### Source extract
>>

Bill Danychuk

Profile
- Position: Guard

Personal information
- Born: August 29, 1940 Timmins, Ontario, Canada
- Died: December 27, 2019 (aged 79) St. Catharines, Ontario, Canada
- Listed height: 6 ft 3 in (1.91 m)
- Listed weight: 240 lb (109 kg)

Career information
- High school: Niagara District Secondary School
- College: Tennessee

Career history
- 1964–1975: Hamilton Tiger-Cats

Awards and highlights
- 3× Grey Cup champion (1965, 1967, 1972); 2× CFL All-Star (1968, 1970); 5× CFL East All-Star (1967, 1968, 1970, 1972, 1973);

= Bill Danychuk =

Canadian gridiron football player (1940–2019)

William D'Arcy Danychuk (August 29, 1940 – December 27, 2019) was an all-star offensive lineman in the Canadian Football League. The two-time CFL All-Star played from 1964 to 1975 for the Hamilton Tiger-Cats. Danychuk was a part of three Grey Cup Championship teams during his time with Hamilton.

<<

(Dataset records)
>>

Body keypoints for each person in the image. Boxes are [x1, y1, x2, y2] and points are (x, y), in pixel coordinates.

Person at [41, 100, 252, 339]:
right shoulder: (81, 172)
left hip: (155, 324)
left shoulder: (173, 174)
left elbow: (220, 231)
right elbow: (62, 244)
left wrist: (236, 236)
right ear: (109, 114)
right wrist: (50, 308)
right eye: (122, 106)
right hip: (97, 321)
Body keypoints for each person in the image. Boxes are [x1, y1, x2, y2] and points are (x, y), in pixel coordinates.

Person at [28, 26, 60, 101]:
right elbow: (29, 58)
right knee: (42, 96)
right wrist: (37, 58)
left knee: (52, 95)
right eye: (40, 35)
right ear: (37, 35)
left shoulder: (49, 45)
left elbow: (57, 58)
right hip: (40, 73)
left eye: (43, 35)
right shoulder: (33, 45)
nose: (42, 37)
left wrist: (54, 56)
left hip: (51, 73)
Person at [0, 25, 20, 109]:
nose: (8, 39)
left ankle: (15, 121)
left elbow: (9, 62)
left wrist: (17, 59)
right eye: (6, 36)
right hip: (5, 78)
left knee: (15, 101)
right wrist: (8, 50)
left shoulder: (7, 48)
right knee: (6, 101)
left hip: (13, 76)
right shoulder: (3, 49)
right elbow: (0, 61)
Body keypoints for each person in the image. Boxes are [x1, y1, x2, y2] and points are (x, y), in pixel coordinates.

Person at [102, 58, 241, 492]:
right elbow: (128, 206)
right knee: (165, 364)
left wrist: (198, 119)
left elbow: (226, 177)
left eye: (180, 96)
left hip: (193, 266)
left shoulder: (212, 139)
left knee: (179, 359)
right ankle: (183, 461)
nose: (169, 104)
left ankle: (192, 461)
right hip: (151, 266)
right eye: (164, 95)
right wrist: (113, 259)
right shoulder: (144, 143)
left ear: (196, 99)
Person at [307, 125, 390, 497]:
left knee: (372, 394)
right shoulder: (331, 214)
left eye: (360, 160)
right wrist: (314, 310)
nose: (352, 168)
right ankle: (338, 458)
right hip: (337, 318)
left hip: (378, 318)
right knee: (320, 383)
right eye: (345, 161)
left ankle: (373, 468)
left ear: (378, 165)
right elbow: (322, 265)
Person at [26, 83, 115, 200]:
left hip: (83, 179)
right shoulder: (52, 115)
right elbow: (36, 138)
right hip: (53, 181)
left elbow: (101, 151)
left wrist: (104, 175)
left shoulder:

<<

### Work instruction A
Answer these from the Bill Danychuk profile:
(i) Which high school did he attend?
(ii) In what city did he die?
(iii) In which years did he win the Grey Cup?
### Work instruction B
Please extend the Bill Danychuk profile with a few sentences that follow on from its last one.
These records were taken from a separate source.

### Expected answer A
(i) Niagara District Secondary School
(ii) St. Catharines, Ontario, Canada
(iii) 1965, 1967 and 1972

### Expected answer B
He was born in northern Ontario and moved to Niagara-on-the-Lake from Quebec in his teens. Danychuk attended Niagara District Secondary School during the first years the school opened and began his football career there that eventually led him to the CFL. Also, while attending high school, Danychuk was a founding member of Beta Tau chapter, Gamma Sigma Fraternity International. He died from cancer in 2019 at the age of 79.